Entre le 19 et le 26 juillet, le plus faible débit moyen sur trois jours s’est établi à 65 m³/s au pont d’Austerlitz. La Seine était alors sous le seuil de vigilance, fixé à 81 m³/s, et seulement 5 m³/s au-dessus du seuil d’alerte.
Selon la DRIEAT, la stabilité des grandes rivières franciliennes reposait principalement sur le soutien d’étiage des grands lacs de Seine. Quatre lacs-réservoirs situés dans les bassins amont de la Seine, de la Marne, de l’Aube et de l’Yonne peuvent stocker 810 millions de mètres cubes lorsqu’ils sont remplis à leur niveau normal. L’eau accumulée en hiver est restituée à partir de juin.
Ces lâchers ne refroidissent pas la Seine. Ils soutiennent son débit et les usages qui en dépendent, notamment les prélèvements d’eau potable, la navigation et certaines activités industrielles. La réserve doit toutefois être répartie sur toute la saison sèche, qui peut se prolonger jusqu’à l’automne.
L’eau chaude laisse aussi moins de marge à la vie aquatique. Le 29 juin, le SIAAP relevait moins de 3 mg/l d’oxygène dissous à plusieurs stations en aval de Paris. La température influe sur l’oxygène disponible, la croissance et le comportement des organismes aquatiques, sans expliquer seule ces variations, qui dépendent aussi du débit et du fonctionnement biologique du cours d’eau.

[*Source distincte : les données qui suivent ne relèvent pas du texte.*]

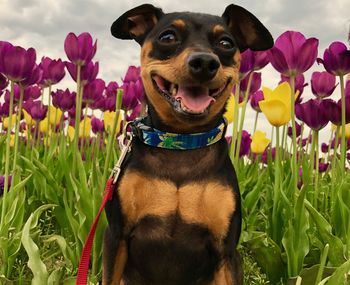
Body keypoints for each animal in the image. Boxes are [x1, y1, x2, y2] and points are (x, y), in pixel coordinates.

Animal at [104, 2, 274, 284]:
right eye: (167, 37)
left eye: (226, 43)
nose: (204, 62)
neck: (182, 142)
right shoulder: (116, 237)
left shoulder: (226, 251)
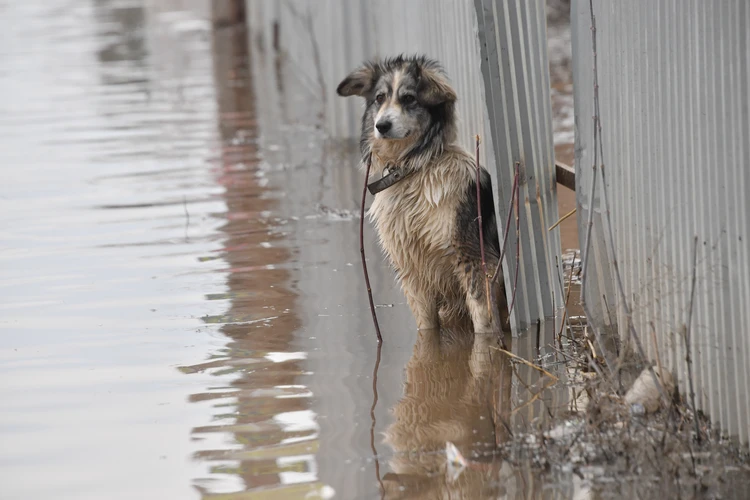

La surveillance écologique ne se confond pas avec les contrôles sanitaires qui ont récemment entraîné la fermeture du bras Marie après la détection de traces de fioul.
Le PIREN-Seine estime que les températures de l’air, de la Seine et de la Marne ont augmenté d’environ 1,7 °C par siècle depuis la fin du XIXe siècle. Le pic de 2026 s’inscrit dans cette évolution longue. La gestion des réservoirs, l’assainissement et la surveillance continue aident déjà à en limiter les effets sur le fleuve. Fin juillet, au pont d’Austerlitz, cinq mètres cubes par seconde séparaient encore la Seine du seuil d’alerte.